Data shown START

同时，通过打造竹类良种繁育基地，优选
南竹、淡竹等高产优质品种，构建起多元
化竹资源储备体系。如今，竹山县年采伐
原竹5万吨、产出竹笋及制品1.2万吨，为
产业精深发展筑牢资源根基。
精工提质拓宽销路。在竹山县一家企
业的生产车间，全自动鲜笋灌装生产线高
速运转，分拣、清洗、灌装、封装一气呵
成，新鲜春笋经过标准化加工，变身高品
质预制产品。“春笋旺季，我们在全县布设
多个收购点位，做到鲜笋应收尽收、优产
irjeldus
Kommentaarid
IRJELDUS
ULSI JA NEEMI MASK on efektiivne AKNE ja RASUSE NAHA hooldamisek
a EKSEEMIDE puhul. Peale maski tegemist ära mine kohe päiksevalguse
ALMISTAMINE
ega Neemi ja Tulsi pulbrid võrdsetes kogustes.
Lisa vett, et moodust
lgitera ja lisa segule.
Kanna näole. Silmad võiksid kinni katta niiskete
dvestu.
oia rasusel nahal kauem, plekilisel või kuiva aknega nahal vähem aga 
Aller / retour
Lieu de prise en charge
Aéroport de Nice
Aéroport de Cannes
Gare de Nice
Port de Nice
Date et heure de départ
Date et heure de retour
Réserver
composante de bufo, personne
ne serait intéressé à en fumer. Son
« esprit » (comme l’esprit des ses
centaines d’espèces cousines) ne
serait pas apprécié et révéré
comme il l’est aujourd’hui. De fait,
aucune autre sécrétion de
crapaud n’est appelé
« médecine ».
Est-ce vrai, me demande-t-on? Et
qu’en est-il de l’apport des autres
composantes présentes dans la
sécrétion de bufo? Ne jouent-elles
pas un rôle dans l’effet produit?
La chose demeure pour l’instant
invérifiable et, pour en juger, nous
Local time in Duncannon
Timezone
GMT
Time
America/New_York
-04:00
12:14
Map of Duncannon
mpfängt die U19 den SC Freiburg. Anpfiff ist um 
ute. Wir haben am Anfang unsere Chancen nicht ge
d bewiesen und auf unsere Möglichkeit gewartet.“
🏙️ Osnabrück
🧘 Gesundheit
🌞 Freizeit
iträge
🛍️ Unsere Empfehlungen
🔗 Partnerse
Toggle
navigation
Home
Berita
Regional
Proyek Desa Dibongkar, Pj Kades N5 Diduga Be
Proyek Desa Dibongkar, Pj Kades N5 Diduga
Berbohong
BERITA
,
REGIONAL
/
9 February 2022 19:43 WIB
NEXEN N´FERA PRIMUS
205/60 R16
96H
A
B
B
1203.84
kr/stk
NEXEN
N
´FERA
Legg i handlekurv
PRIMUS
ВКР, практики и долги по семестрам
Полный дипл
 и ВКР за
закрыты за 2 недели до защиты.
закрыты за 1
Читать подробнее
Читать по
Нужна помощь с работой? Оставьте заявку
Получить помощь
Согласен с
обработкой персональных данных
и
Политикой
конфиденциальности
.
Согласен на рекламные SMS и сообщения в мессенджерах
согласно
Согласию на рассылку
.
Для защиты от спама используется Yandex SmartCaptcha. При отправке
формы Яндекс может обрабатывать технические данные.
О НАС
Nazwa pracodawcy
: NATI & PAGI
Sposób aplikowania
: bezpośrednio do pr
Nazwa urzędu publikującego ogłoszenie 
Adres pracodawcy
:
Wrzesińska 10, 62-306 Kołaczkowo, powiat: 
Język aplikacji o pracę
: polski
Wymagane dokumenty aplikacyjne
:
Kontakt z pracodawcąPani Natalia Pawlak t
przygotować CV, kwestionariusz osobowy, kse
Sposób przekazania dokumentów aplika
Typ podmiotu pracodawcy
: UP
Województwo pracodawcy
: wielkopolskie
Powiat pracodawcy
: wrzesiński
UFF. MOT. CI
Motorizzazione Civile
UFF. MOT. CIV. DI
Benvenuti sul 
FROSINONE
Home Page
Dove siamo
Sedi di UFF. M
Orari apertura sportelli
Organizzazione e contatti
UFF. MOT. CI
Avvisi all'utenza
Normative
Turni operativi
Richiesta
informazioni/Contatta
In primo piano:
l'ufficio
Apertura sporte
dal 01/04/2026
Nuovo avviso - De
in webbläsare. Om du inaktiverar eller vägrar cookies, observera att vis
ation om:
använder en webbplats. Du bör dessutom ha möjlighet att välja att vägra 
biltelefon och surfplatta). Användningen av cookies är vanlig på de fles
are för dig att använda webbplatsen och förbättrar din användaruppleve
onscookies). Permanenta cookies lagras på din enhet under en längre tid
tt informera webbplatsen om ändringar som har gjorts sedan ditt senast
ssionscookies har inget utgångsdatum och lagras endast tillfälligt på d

Data shown END

Set out the records again, exactly as they appear above.

[Task response]:
同时，通过打造竹类良种繁育基地，优选
南竹、淡竹等高产优质品种，构建起多元
化竹资源储备体系。如今，竹山县年采伐
原竹5万吨、产出竹笋及制品1.2万吨，为
产业精深发展筑牢资源根基。
精工提质拓宽销路。在竹山县一家企
业的生产车间，全自动鲜笋灌装生产线高
速运转，分拣、清洗、灌装、封装一气呵
成，新鲜春笋经过标准化加工，变身高品
质预制产品。“春笋旺季，我们在全县布设
多个收购点位，做到鲜笋应收尽收、优产
irjeldus
Kommentaarid
IRJELDUS
ULSI JA NEEMI MASK on efektiivne AKNE ja RASUSE NAHA hooldamisek
a EKSEEMIDE puhul. Peale maski tegemist ära mine kohe päiksevalguse
ALMISTAMINE
ega Neemi ja Tulsi pulbrid võrdsetes kogustes.
Lisa vett, et moodust
lgitera ja lisa segule.
Kanna näole. Silmad võiksid kinni katta niiskete
dvestu.
oia rasusel nahal kauem, plekilisel või kuiva aknega nahal vähem aga 
Aller / retour
Lieu de prise en charge
Aéroport de Nice
Aéroport de Cannes
Gare de Nice
Port de Nice
Date et heure de départ
Date et heure de retour
Réserver
composante de bufo, personne
ne serait intéressé à en fumer. Son
« esprit » (comme l’esprit des ses
centaines d’espèces cousines) ne
serait pas apprécié et révéré
comme il l’est aujourd’hui. De fait,
aucune autre sécrétion de
crapaud n’est appelé
« médecine ».
Est-ce vrai, me demande-t-on? Et
qu’en est-il de l’apport des autres
composantes présentes dans la
sécrétion de bufo? Ne jouent-elles
pas un rôle dans l’effet produit?
La chose demeure pour l’instant
invérifiable et, pour en juger, nous
Local time in Duncannon
Timezone
GMT
Time
America/New_York
-04:00
12:14
Map of Duncannon
mpfängt die U19 den SC Freiburg. Anpfiff ist um 
ute. Wir haben am Anfang unsere Chancen nicht ge
d bewiesen und auf unsere Möglichkeit gewartet.“
🏙️ Osnabrück
🧘 Gesundheit
🌞 Freizeit
iträge
🛍️ Unsere Empfehlungen
🔗 Partnerse
Toggle
navigation
Home
Berita
Regional
Proyek Desa Dibongkar, Pj Kades N5 Diduga Be
Proyek Desa Dibongkar, Pj Kades N5 Diduga
Berbohong
BERITA
,
REGIONAL
/
9 February 2022 19:43 WIB
NEXEN N´FERA PRIMUS
205/60 R16
96H
A
B
B
1203.84
kr/stk
NEXEN
N
´FERA
Legg i handlekurv
PRIMUS
ВКР, практики и долги по семестрам
Полный дипл
 и ВКР за
закрыты за 2 недели до защиты.
закрыты за 1
Читать подробнее
Читать по
Нужна помощь с работой? Оставьте заявку
Получить помощь
Согласен с
обработкой персональных данных
и
Политикой
конфиденциальности
.
Согласен на рекламные SMS и сообщения в мессенджерах
согласно
Согласию на рассылку
.
Для защиты от спама используется Yandex SmartCaptcha. При отправке
формы Яндекс может обрабатывать технические данные.
О НАС
Nazwa pracodawcy
: NATI & PAGI
Sposób aplikowania
: bezpośrednio do pr
Nazwa urzędu publikującego ogłoszenie 
Adres pracodawcy
:
Wrzesińska 10, 62-306 Kołaczkowo, powiat: 
Język aplikacji o pracę
: polski
Wymagane dokumenty aplikacyjne
:
Kontakt z pracodawcąPani Natalia Pawlak t
przygotować CV, kwestionariusz osobowy, kse
Sposób przekazania dokumentów aplika
Typ podmiotu pracodawcy
: UP
Województwo pracodawcy
: wielkopolskie
Powiat pracodawcy
: wrzesiński
UFF. MOT. CI
Motorizzazione Civile
UFF. MOT. CIV. DI
Benvenuti sul 
FROSINONE
Home Page
Dove siamo
Sedi di UFF. M
Orari apertura sportelli
Organizzazione e contatti
UFF. MOT. CI
Avvisi all'utenza
Normative
Turni operativi
Richiesta
informazioni/Contatta
In primo piano:
l'ufficio
Apertura sporte
dal 01/04/2026
Nuovo avviso - De
in webbläsare. Om du inaktiverar eller vägrar cookies, observera att vis
ation om:
använder en webbplats. Du bör dessutom ha möjlighet att välja att vägra 
biltelefon och surfplatta). Användningen av cookies är vanlig på de fles
are för dig att använda webbplatsen och förbättrar din användaruppleve
onscookies). Permanenta cookies lagras på din enhet under en längre tid
tt informera webbplatsen om ändringar som har gjorts sedan ditt senast
ssionscookies har inget utgångsdatum och lagras endast tillfälligt på d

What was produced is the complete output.